片倉は、三条の報告にわずかに頷いた。「その通りだ。F-35Bは、我々が持つ唯一の『未来の目』であり『切り札』だ。その効果を最大限に引き出せ」

渡会は、深く息を吸い込んだ。


「中距離火力層においては、座礁した雪風が主砲である九三式127mm連装砲を対艦・対上陸艇射撃に用い、矢矧は15.5cm砲で上陸点付近の面制圧を狙う。各艦の九六式25mm機銃、高角砲は、LCACやホバークラフトへの近接迎撃に当たる」彼の頭の中には、周到な防衛網のイメージが描かれていた。

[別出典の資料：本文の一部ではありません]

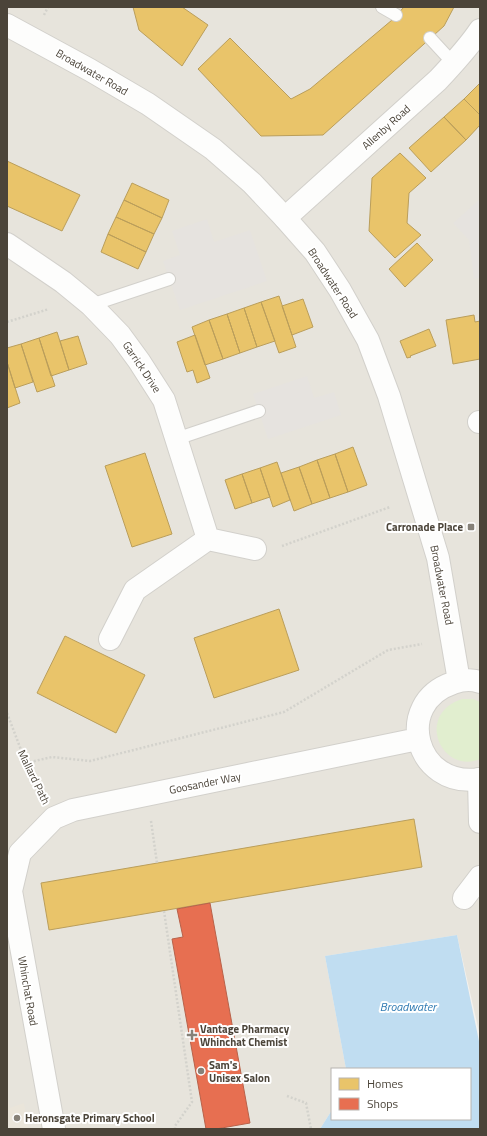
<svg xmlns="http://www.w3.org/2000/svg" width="487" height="1136" viewBox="0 0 487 1136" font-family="'Titillium Web',sans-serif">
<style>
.residential{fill:#e7e4dc}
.education{fill:#eae5da}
.green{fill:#e1eecf}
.parking{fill:#e6e3df}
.water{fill:#c0ddf1}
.homes{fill:#e9c46a;stroke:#ba9e5b}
.shops{fill:#e76f51;stroke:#b8624a}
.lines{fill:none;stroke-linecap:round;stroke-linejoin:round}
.service-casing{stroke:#d2d0cb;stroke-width:14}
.minor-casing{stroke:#d2d0cb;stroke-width:24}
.tertiary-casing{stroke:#d2d0cb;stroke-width:24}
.path{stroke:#d3d2cc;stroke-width:2.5;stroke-dasharray:2 2;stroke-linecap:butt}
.service{stroke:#fdfdfc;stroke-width:12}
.minor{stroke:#fdfdfc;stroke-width:22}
.tertiary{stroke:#fdfdfc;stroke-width:22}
.poi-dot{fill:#868178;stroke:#fff;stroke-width:1.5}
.labels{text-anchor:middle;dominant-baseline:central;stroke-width:4;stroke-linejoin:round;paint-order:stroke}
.street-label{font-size:11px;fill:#4b4439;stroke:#fff}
.poi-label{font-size:11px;font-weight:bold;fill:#4b4439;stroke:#fff;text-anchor:start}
.water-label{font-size:12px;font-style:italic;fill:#2e7ab2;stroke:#fff}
</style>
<rect width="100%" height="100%" fill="#f4f2ee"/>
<path class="residential" d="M7,7H480V1036L457,935L325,956L346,1069H332V1110L320,1129H7Z"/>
<path class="education" d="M7,1092L10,1108L24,1103L28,1129H7Z"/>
<path class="green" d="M462,699H473L480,702V759C442,775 414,715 462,699Z"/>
<path class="parking" d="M480,199V278L474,279L469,240L453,223Z
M207,219L214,242L250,230L267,281L180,310L163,261L180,255L172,231Z
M307,376L314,398L334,392L341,415L268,439L253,394Z"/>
<path class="water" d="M457,935L480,1046V1129H320L332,1110V1119H470V1069H346L325,956Z"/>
<path class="homes" d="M133,7H182L208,25L182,66L139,30Z
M404,7H454L444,26L323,135L261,136L198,69L230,38L291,99L310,89L392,20Z
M480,83V115L464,99Z
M464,99L480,115V125L466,140L444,117Z
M444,117L466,140L431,172L409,148Z
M400,153L426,178L409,193L407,223L421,235L395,258L369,231L372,178Z
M7,161L80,195L62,231L7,206Z
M132,183L169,200L162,218L124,200Z
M124,200L162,218L154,234L116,217Z
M116,217L154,234L146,252L108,234Z
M108,234L146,252L138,269L101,252Z
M417,243L433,260L405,287L389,269Z
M279,296L296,347L279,353L261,302Z
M303,299L313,327L292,335L282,306Z
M261,302L275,341L257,347L244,308Z
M244,308L257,347L240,353L227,314Z
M227,314L240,353L223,359L209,320Z
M474,315L475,322L480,321V359L453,364L446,320Z
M209,320L223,359L205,365L192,327Z
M429,329L436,346L410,356L411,357L407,358L400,341Z
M57,332L69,370L51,376L39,338Z
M195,335L210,378L197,383L193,370L187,372L177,342Z
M78,336L87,364L69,370L60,341Z
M39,338L55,386L37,392L21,344Z
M21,344L33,382L15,388L7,362V348Z
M7,362L20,403L7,408Z
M353,447L367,485L348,492L335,454Z
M145,453L172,534L132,547L105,466Z
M335,454L348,492L330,498L317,460Z
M317,460L330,498L312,504L299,467Z
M277,462L290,500L273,507L260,468Z
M299,467L312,504L294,511L281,473Z
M260,468L270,497L252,503L242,474Z
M242,474L252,503L235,509L225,480Z
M279,609L299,670L214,698L194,638Z
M65,636L145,675L116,733L37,693Z
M414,819L422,867L49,930L41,883Z"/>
<path class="shops" d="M210,903L250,1123L216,1129H206L172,939L183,937L177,909Z"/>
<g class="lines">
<g class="service-casing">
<path id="service" d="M382,7L396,15
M430,38L454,64
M91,305L169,279
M176,439L259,411"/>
</g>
<g class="minor-casing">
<path id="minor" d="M285,218L438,80C453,64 468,48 480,30
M7,244L63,282L91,305L120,335L139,361L164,400L208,539
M479,422H480
M110,639L135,590L208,539L255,549
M479,779L480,822
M464,898L480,877"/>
</g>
<g class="tertiary-casing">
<path id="tertiary" d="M7,25L90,70L148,104L213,149L252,183L285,218L315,252L340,290L368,340L389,396L438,558L459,681
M480,682C472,679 461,680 453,683C393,703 415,789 480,779
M54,1129L11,891L20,853L54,818L73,810L418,739"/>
</g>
<path class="path" d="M44,15L48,7
M7,322L49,309
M282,546L390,507
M7,713L26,763L42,793
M26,763L52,757L90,761L284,712L388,650L422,644
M151,821L157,863
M164,911L192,1102L175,1126V1129
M287,1096L306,1103L311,1129"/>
<use href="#service" class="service"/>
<use href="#minor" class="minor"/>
<use href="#tertiary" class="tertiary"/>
</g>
<g class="poi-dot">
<rect x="467" y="523" width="8" height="8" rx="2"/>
<path d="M190 1029h4v4h4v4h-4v4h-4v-4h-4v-4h4z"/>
<circle cx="201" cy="1071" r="4"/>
<circle cx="17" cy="1118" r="4"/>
</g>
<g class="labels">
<g class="street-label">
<text transform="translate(92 72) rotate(30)">Broadwater Road</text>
<text transform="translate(386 127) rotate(-42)">Allenby Road</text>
<text transform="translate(333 283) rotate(57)">Broadwater Road</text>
<text transform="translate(142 367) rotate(56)">Garrick Drive</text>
<text transform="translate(442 585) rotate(79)">Broadwater Road</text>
<text transform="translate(34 777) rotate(64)">Mallard Path</text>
<text transform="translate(205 783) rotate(-11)">Goosander Way</text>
<text transform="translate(28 991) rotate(80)">Whinchat Road</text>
</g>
<g class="poi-label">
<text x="463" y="527" text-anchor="end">Carronade Place</text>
<text x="200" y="1029">Vantage Pharmacy<tspan x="200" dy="13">Whinchat Chemist</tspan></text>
<text x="209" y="1065">Sam's<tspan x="209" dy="13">Unisex Salon</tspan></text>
<text x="25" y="1118">Heronsgate Primary School</text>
</g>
<g class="water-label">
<text x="408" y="1006">Broadwater</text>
</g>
</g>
<rect width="487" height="1136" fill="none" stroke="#4b4439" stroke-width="16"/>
<rect x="331" y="1068" width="140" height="52" fill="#ffffff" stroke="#b7b4b0"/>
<rect x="339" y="1078" width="20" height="12" fill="#e9c46a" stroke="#b7b4b0"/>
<text x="367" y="1088" font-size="12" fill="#4b4439">Homes</text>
<rect x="339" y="1098" width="20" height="12" fill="#e76f51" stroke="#b7b4b0"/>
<text x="367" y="1108" font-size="12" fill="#4b4439">Shops</text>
</svg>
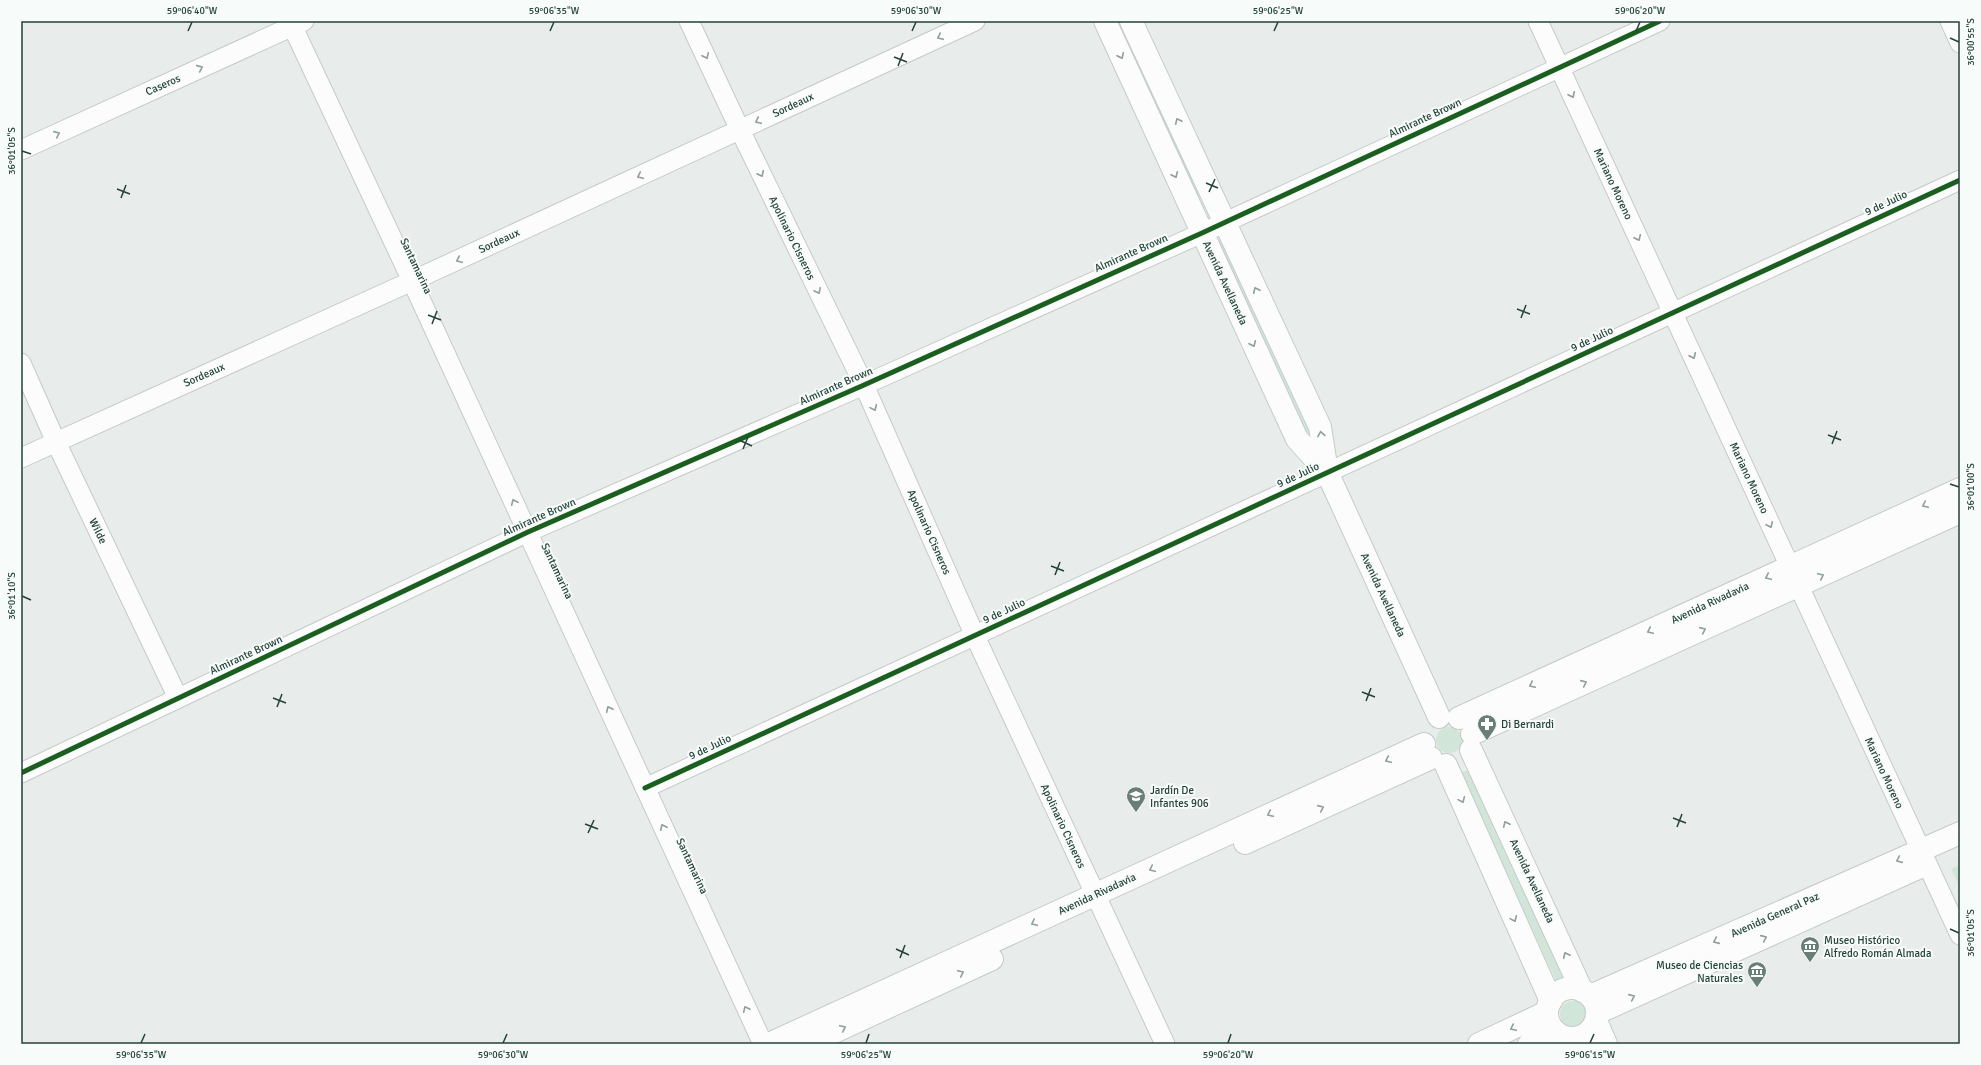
<svg xmlns="http://www.w3.org/2000/svg" width="1981" height="1065" font-family="Signika,sans-serif">
<rect width="100%" height="100%" fill="#e8edeb"/>
<!-- green -->
<g fill="#d1e6d8">
<path d="M1111 21H1121L1201 195 1192 200Z"/>
<path d="M1225 238 1321 448 1312 452 1216 242Z"/>
<circle cx="1449" cy="740" r="13"/>
<path d="M1470 769 1565 979 1557 983 1461 773Z"/>
<path d="M1960 865V888L1951 869Z"/>
<circle cx="1573" cy="1014" r="13"/>
</g>
<g fill="none" stroke-linecap="round" stroke-linejoin="round">
<!-- minor casing -->
<g stroke="#c5cac8" stroke-width="21">
<g id="minor">
<path d="M290 21 412 281 763 1044"/>
<path d="M689 21 740 130 864 385 975 636 1165 1044"/>
<path d="M1538 21 1960 935"/>
<path d="M1950 21 1960 43"/>
<path d="M21 150 304 21"/>
<path d="M21 363 56 442 178 698"/>
<path d="M21 458 412 281 975 21"/>
<path d="M21 773 528 532 864 385 1202 233 1660 21"/>
<path d="M645 788 1960 180"/>
</g>
</g>
<!-- secondary casing -->
<g stroke="#c3cbc8" stroke-width="24">
<g id="secondary">
<path d="M1105 21 1297 439 1327 472"/>
<path d="M1131 21 1320 427 1327 472 1439 717"/>
<path d="M1459 718 1960 489"/>
<path d="M1472 734 1960 512"/>
<path d="M1471 750 1582 991"/>
<path d="M1446 765 1551 1001"/>
<path d="M1245 843 1431 758"/>
<circle cx="1572" cy="1013" r="25"/>
<path d="M1590 996 1960 833"/>
<path d="M1597 1013 1920 867"/>
<path d="M1596 1021 1606 1044"/>
<path d="M769 1044 1424 744"/>
<path d="M808 1044 992 959"/>
<path d="M1479 1044 1547 1012"/>
<path d="M1529 1044 1556 1032"/>
</g>
</g>
<!-- minor -->
<use href="#minor" stroke="#fcfcfc" stroke-width="19"/>
<!-- secondary -->
<use href="#secondary" stroke="#fcfcfc" stroke-width="22"/>
<!-- cycleway casing -->
<g stroke="#f7fbf9" stroke-width="8">
<g id="cycleway">
<path d="M21 773 528 532 864 385 1202 233 1660 21"/>
<path d="M645 788 1960 180"/>
</g>
</g>
<!-- cycleway -->
<use href="#cycleway" stroke="#1b5e20" stroke-width="5"/>
</g>
<!-- one-way arrows -->
<defs><path id="oneway-chevron" d="M-2-3.5L2.5 0L-2 3.5" fill="none" stroke-width="1.6" stroke-linecap="round" stroke-linejoin="round"/></defs>
<g stroke="#909f9b">
<use href="#oneway-chevron" transform="translate(940 37) rotate(155)"/>
<use href="#oneway-chevron" transform="translate(706 56) rotate(65)"/>
<use href="#oneway-chevron" transform="translate(1121 56) rotate(65)"/>
<use href="#oneway-chevron" transform="translate(200 68) rotate(-24)"/>
<use href="#oneway-chevron" transform="translate(1572 95) rotate(65)"/>
<use href="#oneway-chevron" transform="translate(758 121) rotate(155)"/>
<use href="#oneway-chevron" transform="translate(1178 121) rotate(-115)"/>
<use href="#oneway-chevron" transform="translate(57 134) rotate(-24)"/>
<use href="#oneway-chevron" transform="translate(761 174) rotate(64)"/>
<use href="#oneway-chevron" transform="translate(1175 175) rotate(65)"/>
<use href="#oneway-chevron" transform="translate(640 176) rotate(155)"/>
<use href="#oneway-chevron" transform="translate(1638 238) rotate(65)"/>
<use href="#oneway-chevron" transform="translate(459 260) rotate(155)"/>
<use href="#oneway-chevron" transform="translate(1256 290) rotate(-115)"/>
<use href="#oneway-chevron" transform="translate(818 291) rotate(64)"/>
<use href="#oneway-chevron" transform="translate(1253 344) rotate(65)"/>
<use href="#oneway-chevron" transform="translate(1693 356) rotate(65)"/>
<use href="#oneway-chevron" transform="translate(874 408) rotate(66)"/>
<use href="#oneway-chevron" transform="translate(1321 434) rotate(-100)"/>
<use href="#oneway-chevron" transform="translate(514 502) rotate(-115)"/>
<use href="#oneway-chevron" transform="translate(1925 505) rotate(155)"/>
<use href="#oneway-chevron" transform="translate(1770 525) rotate(65)"/>
<use href="#oneway-chevron" transform="translate(1821 576) rotate(-25)"/>
<use href="#oneway-chevron" transform="translate(1768 577) rotate(155)"/>
<use href="#oneway-chevron" transform="translate(1703 630) rotate(-24)"/>
<use href="#oneway-chevron" transform="translate(1650 631) rotate(155)"/>
<use href="#oneway-chevron" transform="translate(1584 683) rotate(-24)"/>
<use href="#oneway-chevron" transform="translate(1532 685) rotate(155)"/>
<use href="#oneway-chevron" transform="translate(609 709) rotate(-115)"/>
<use href="#oneway-chevron" transform="translate(1388 760) rotate(155)"/>
<use href="#oneway-chevron" transform="translate(1462 800) rotate(66)"/>
<use href="#oneway-chevron" transform="translate(1321 808) rotate(-24)"/>
<use href="#oneway-chevron" transform="translate(1270 814) rotate(155)"/>
<use href="#oneway-chevron" transform="translate(1506 824) rotate(-115)"/>
<use href="#oneway-chevron" transform="translate(663 827) rotate(-115)"/>
<use href="#oneway-chevron" transform="translate(1899 860) rotate(156)"/>
<use href="#oneway-chevron" transform="translate(1152 869) rotate(155)"/>
<use href="#oneway-chevron" transform="translate(1514 919) rotate(66)"/>
<use href="#oneway-chevron" transform="translate(1034 923) rotate(155)"/>
<use href="#oneway-chevron" transform="translate(1764 938) rotate(-24)"/>
<use href="#oneway-chevron" transform="translate(1716 941) rotate(156)"/>
<use href="#oneway-chevron" transform="translate(1566 955) rotate(-115)"/>
<use href="#oneway-chevron" transform="translate(961 973) rotate(-25)"/>
<use href="#oneway-chevron" transform="translate(1632 997) rotate(-24)"/>
<use href="#oneway-chevron" transform="translate(746 1009) rotate(-115)"/>
<use href="#oneway-chevron" transform="translate(843 1028) rotate(-25)"/>
<use href="#oneway-chevron" transform="translate(1513 1028) rotate(155)"/>
</g>
<!-- ticks -->
<path fill="none" stroke="#24423a" stroke-width="1.5" d="M188 31 192 22M550 31 554 22M912 31 916 22M1274 31 1278 22M1636 31 1640 22M1950 38 1959 42M894 57 907 62M898 66 903 53M22 151 31 154M1206 183 1218 188M117 189 130 194M1209 192 1215 179M121 198 126 185M1517 309 1530 314M428 315 441 320M1521 318 1526 305M432 324 437 311M1828 435 1841 440M739 440 752 446M1832 444 1837 431M743 449 748 437M1950 484 1959 487M1051 566 1064 571M1055 575 1060 562M22 596 31 600M1362 692 1375 697M273 698 286 703M1366 701 1371 688M277 707 282 694M1673 818 1686 823M585 824 598 829M1677 827 1682 814M588 833 594 820M1950 929 1959 933M896 949 909 955M900 958 905 945M141 1043 145 1034M503 1043 507 1034M866 1043 869 1034M1228 1043 1231 1034M1590 1043 1594 1034"/>
<!-- icons -->
<defs>
<g id="pharmacy-pin" transform="scale(1)"><path d="M0 17L-7.5 6A9.5 9.5 0 1 1 7.5 6Z" fill="#697e78" stroke="#f7fbf9"/><path d="M-2-6h4v4h4v4h-4v4h-4v-4h-4v-4h4Z" fill="#fff"/></g>
<g id="school-pin" transform="scale(1)"><path d="M0 17L-7.5 6A9.5 9.5 0 1 1 7.5 6Z" fill="#697e78" stroke="#f7fbf9"/><path d="M0-5L7-2L0 1L-7-2ZM-4 1L0 2.5L4 1V4Q0 6-4 4Z" fill="#fff"/></g>
<g id="museum-pin" transform="scale(1)"><path d="M0 17L-7.5 6A9.5 9.5 0 1 1 7.5 6Z" fill="#697e78" stroke="#f7fbf9"/><path d="M0-6L6-3V-2H-6V-3ZM-5-1h2V3h-2ZM-1-1h2V3h-2ZM3-1h2V3H3ZM-6 4H6V6H-6Z" fill="#fff"/></g>
</defs>
<g fill-rule="evenodd">
<use href="#pharmacy-pin" x="1487" y="724"/>
<use href="#school-pin" x="1136" y="796"/>
<use href="#museum-pin" x="1810" y="946"/>
<use href="#museum-pin" x="1757" y="971"/>
</g>
<g text-anchor="middle" dominant-baseline="central" stroke-width="4" stroke-linejoin="round" paint-order="stroke">
<!-- street labels -->
<g font-size="11" fill="#24423a" stroke="#f7fbf9">
<text transform="translate(163 85) rotate(-24)">Caseros</text>
<text transform="translate(793 105) rotate(-25)">Sordeaux</text>
<text transform="translate(1425 118) rotate(-25)">Almirante Brown</text>
<text transform="translate(1613 184) rotate(65)">Mariano Moreno</text>
<text transform="translate(1886 203) rotate(-25)">9 de Julio</text>
<text transform="translate(792 238) rotate(64)">Apolinario Cisneros</text>
<text transform="translate(499 241) rotate(-25)">Sordeaux</text>
<text transform="translate(1131 253) rotate(-24)">Almirante Brown</text>
<text transform="translate(416 266) rotate(65)">Santamarina</text>
<text transform="translate(1225 283) rotate(65)">Avenida Avellaneda</text>
<text transform="translate(1592 339) rotate(-25)">9 de Julio</text>
<text transform="translate(204 375) rotate(-24)">Sordeaux</text>
<text transform="translate(836 386) rotate(-24)">Almirante Brown</text>
<text transform="translate(1298 475) rotate(-25)">9 de Julio</text>
<text transform="translate(1749 478) rotate(65)">Mariano Moreno</text>
<text transform="translate(539 517) rotate(-24)">Almirante Brown</text>
<text transform="translate(98 531) rotate(64)">Wilde</text>
<text transform="translate(929 532) rotate(66)">Apolinario Cisneros</text>
<text transform="translate(557 571) rotate(65)">Santamarina</text>
<text transform="translate(1383 595) rotate(65)">Avenida Avellaneda</text>
<text transform="translate(1710 603) rotate(-25)">Avenida Rivadavia</text>
<text transform="translate(1004 611) rotate(-25)">9 de Julio</text>
<text transform="translate(246 655) rotate(-25)">Almirante Brown</text>
<text transform="translate(710 747) rotate(-25)">9 de Julio</text>
<text transform="translate(1884 773) rotate(65)">Mariano Moreno</text>
<text transform="translate(1063 826) rotate(65)">Apolinario Cisneros</text>
<text transform="translate(692 866) rotate(65)">Santamarina</text>
<text transform="translate(1532 881) rotate(65)">Avenida Avellaneda</text>
<text transform="translate(1097 894) rotate(-25)">Avenida Rivadavia</text>
<text transform="translate(1775 915) rotate(-24)">Avenida General Paz</text>
</g>
<!-- poi labels -->
<g font-size="11" fill="#24423a" stroke="#f7fbf9" text-anchor="start">
<text x="1501" y="724">Di Bernardi</text>
<text x="1150" y="790">Jardín De<tspan x="1150" dy="13">Infantes 906</tspan></text>
<text x="1824" y="940">Museo Histórico<tspan x="1824" dy="13">Alfredo Román Almada</tspan></text>
<text x="1743" y="965" text-anchor="end">Museo de Ciencias<tspan x="1743" dy="13">Naturales</tspan></text>
</g>
</g>
<!-- border -->
<rect width="1981" height="1065" fill="none" stroke="#f7fbf9" stroke-width="44"/>
<rect x="22" y="22" width="1937" height="1021" fill="none" stroke="#24423a" stroke-width="1.5"/>
<g font-size="10" text-anchor="middle" fill="#24423a">
<text x="192" y="14">59°06'40"W</text>
<text x="554" y="14">59°06'35"W</text>
<text x="916" y="14">59°06'30"W</text>
<text x="1278" y="14">59°06'25"W</text>
<text x="1640" y="14">59°06'20"W</text>
<text transform="translate(1970 42) rotate(-90)" y="4">36°00'55"S</text>
<text transform="translate(11 151) rotate(-90)" y="4">36°01'05"S</text>
<text transform="translate(1970 487) rotate(-90)" y="4">36°01'00"S</text>
<text transform="translate(11 596) rotate(-90)" y="4">36°01'10"S</text>
<text transform="translate(1970 933) rotate(-90)" y="4">36°01'05"S</text>
<text x="141" y="1058">59°06'35"W</text>
<text x="503" y="1058">59°06'30"W</text>
<text x="866" y="1058">59°06'25"W</text>
<text x="1228" y="1058">59°06'20"W</text>
<text x="1590" y="1058">59°06'15"W</text>
</g>
</svg>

山名が、さらに連携の具体策を説明した。「いずものレーダーとF-35Bの探知情報を各砲台に共有し、弾着修正により命中率を向上させます。また、魚雷兵装は浅海域用の機雷として自爆設置し、LCACの進入ルートを妨害する」


「そして、最後の防衛線は牛島司令官の守備隊だ」渡会は続けた。「九四式山砲、九〇式野砲、重機関銃を地形利用(崖地、洞窟)で配置し、上陸阻止射撃を行う。構築された洞窟陣地、反斜面防御陣地は、空襲耐性・火点維持能力が高い。海自の携帯対戦車弾、84mm無反動砲、地雷も、陸自の弾薬庫が無傷であれば一部投入可能だ」


片倉は、静かに付け加えた。「この戦いは、『勝つため』ではない。『1分でも長く、1メートルでも奥で、世界に訴えるため』の戦いとなる」


指令室の全員が、その言葉の重みを噛み締めた。